* What the task asks *
Lines with the word "která" are the ones wanted. Copy each of them from the entries below.

* Source data *

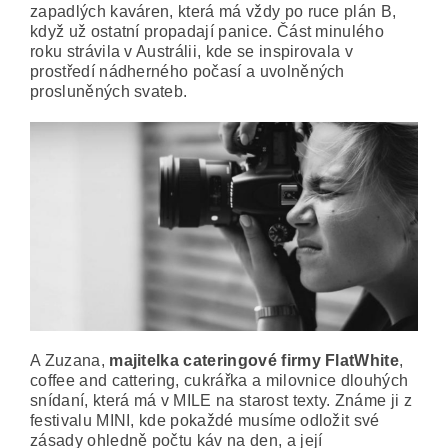
zapadlých kaváren, která má vždy po ruce plán B,
když už ostatní propadají panice. Část minulého
roku strávila v Austrálii, kde se inspirovala v
prostředí nádherného počasí a uvolněných
prosluněných svateb.
A Zuzana,
majitelka cateringové firmy FlatWhite
,
coffee and cattering, cukrářka a milovnice dlouhých
snídaní, která má v MILE na starost texty. Známe ji z
festivalu MINI, kde pokaždé musíme odložit své
zásady ohledně počtu káv na den, a její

* Solution for this exercise *
zapadlých kaváren, která má vždy po ruce plán B,
snídaní, která má v MILE na starost texty. Známe ji z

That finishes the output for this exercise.